* [RECORDS FOR THIS TASK]:
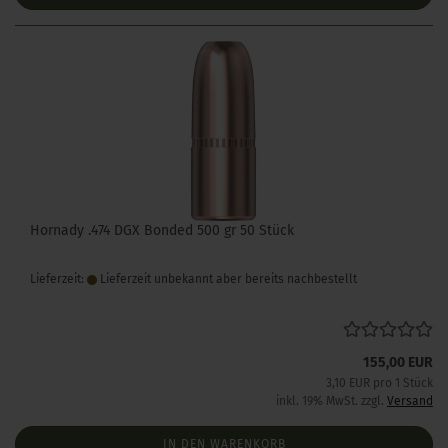
Hornady .474 DGX Bonded 500 gr 50 Stück
Lieferzeit:
Lieferzeit unbekannt aber bereits nachbestellt
155,00 EUR
3,10 EUR pro 1 Stück
inkl. 19% MwSt. zzgl.
Versand
IN DEN WARENKORB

* [ABOUT THIS EXERCISE]: Among the entries above, how many lines contain the string "Stück"? Only the number should be given.

* [SOLUTION FOR THIS EXERCISE]: 2